The following records are allowed to appear in the summary section:
All records in the summary section MUST be grouped by opcode.
Why? Grouping Summary records by record opcode enables more efficient indexing of the summary in the Summary Offset section.
Channel records in the summary are duplicates of Channel records throughout the Data section.
Schema records in the summary are duplicates of Schema records throughout the Data section.
The optional summary offset section contains Summary Offset records for fast lookup of summary section records.
The summary offset section aids random access reading.
MCAP files may contain a variety of records. Records are identified by a single-byte opcode.
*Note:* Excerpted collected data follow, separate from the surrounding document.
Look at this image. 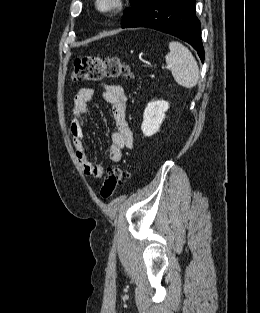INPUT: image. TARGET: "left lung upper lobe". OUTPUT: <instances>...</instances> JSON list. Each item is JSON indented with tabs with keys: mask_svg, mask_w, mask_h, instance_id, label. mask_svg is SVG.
<instances>
[{
	"mask_svg": "<svg viewBox=\"0 0 260 313\" xmlns=\"http://www.w3.org/2000/svg\"><path fill=\"white\" fill-rule=\"evenodd\" d=\"M130 10H125L122 27L129 24L150 2L151 0H130Z\"/></svg>",
	"mask_w": 260,
	"mask_h": 313,
	"instance_id": "5c2ea615",
	"label": "left lung upper lobe"
}]
</instances>
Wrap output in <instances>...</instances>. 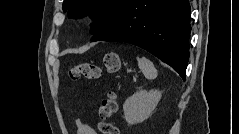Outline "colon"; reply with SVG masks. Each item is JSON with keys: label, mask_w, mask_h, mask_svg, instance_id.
<instances>
[{"label": "colon", "mask_w": 239, "mask_h": 134, "mask_svg": "<svg viewBox=\"0 0 239 134\" xmlns=\"http://www.w3.org/2000/svg\"><path fill=\"white\" fill-rule=\"evenodd\" d=\"M120 57L115 52H109L104 56V69L109 73L117 72L120 69ZM69 77L75 81L81 77L88 80H95L101 76V68L94 63L85 62L69 69ZM118 110V101L115 93H109L100 103L98 115L101 121L98 128L103 134H120L118 127L106 120L113 116Z\"/></svg>", "instance_id": "5ec220e1"}]
</instances>
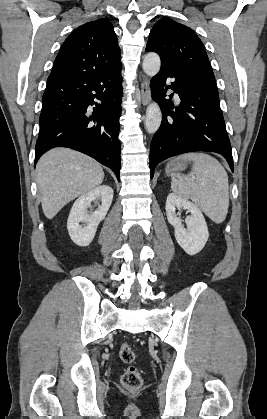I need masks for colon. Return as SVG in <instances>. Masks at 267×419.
<instances>
[{"label": "colon", "instance_id": "1", "mask_svg": "<svg viewBox=\"0 0 267 419\" xmlns=\"http://www.w3.org/2000/svg\"><path fill=\"white\" fill-rule=\"evenodd\" d=\"M118 352L122 362L132 364L135 361V353L129 344L122 343ZM121 381L123 386L130 390L139 389L143 384L141 373L134 366H129L125 369Z\"/></svg>", "mask_w": 267, "mask_h": 419}]
</instances>
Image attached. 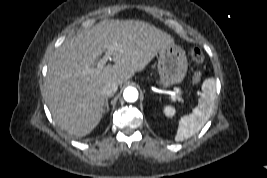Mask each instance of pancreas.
<instances>
[{
  "label": "pancreas",
  "mask_w": 267,
  "mask_h": 178,
  "mask_svg": "<svg viewBox=\"0 0 267 178\" xmlns=\"http://www.w3.org/2000/svg\"><path fill=\"white\" fill-rule=\"evenodd\" d=\"M176 100H177V101H181V99H180L179 96H176Z\"/></svg>",
  "instance_id": "cf45deb5"
}]
</instances>
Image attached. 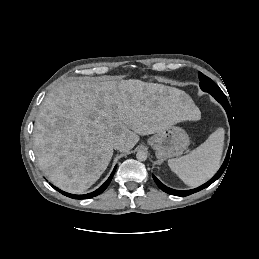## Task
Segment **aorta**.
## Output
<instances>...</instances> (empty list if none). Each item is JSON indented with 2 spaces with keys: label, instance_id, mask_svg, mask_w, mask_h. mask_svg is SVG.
I'll use <instances>...</instances> for the list:
<instances>
[{
  "label": "aorta",
  "instance_id": "aorta-1",
  "mask_svg": "<svg viewBox=\"0 0 259 259\" xmlns=\"http://www.w3.org/2000/svg\"><path fill=\"white\" fill-rule=\"evenodd\" d=\"M136 158L139 161H145L147 159V153L145 151L139 150L136 154Z\"/></svg>",
  "mask_w": 259,
  "mask_h": 259
}]
</instances>
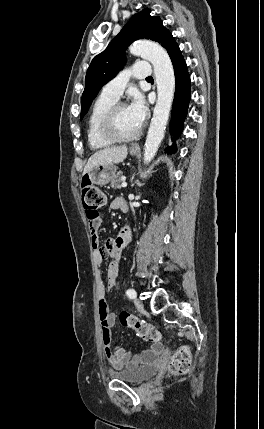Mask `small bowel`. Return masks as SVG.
Segmentation results:
<instances>
[{"instance_id":"1","label":"small bowel","mask_w":264,"mask_h":429,"mask_svg":"<svg viewBox=\"0 0 264 429\" xmlns=\"http://www.w3.org/2000/svg\"><path fill=\"white\" fill-rule=\"evenodd\" d=\"M124 202L125 200L123 198L117 197L111 202L110 207L112 209H120L121 204ZM101 222L102 218L100 217L95 221H89V231L93 247V257L98 266L96 278L104 351L108 360L116 370L132 369L142 364L154 362L163 351V347L160 343H152L146 350L139 354L132 355L123 348L112 344L111 330L115 326L116 316L108 308L105 298V289H112L116 285L119 275L121 252L122 249L131 242L132 231L129 227H124L119 231L116 237L106 239L103 246H100L99 228ZM106 257H111L112 261L107 268L105 284L100 264Z\"/></svg>"}]
</instances>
Record opcodes in the range 0x01-0x7F are reserved for future MCAP format usage. 0x80-0xFF are reserved for application extensions and user proposals.
All MCAP records are serialized as follows:
<record type><record content length><record content>
Record type is a single byte opcode, and record content length is a uint64 value.
Records may be extended by adding new fields at the end of existing fields. Readers should ignore any unknown fields.
The Footer and Message records will not be extended, since their formats do not allow for backward-compatible size changes.
Each record definition below contains a Type
column. See the Serialization section on how to serialize each type.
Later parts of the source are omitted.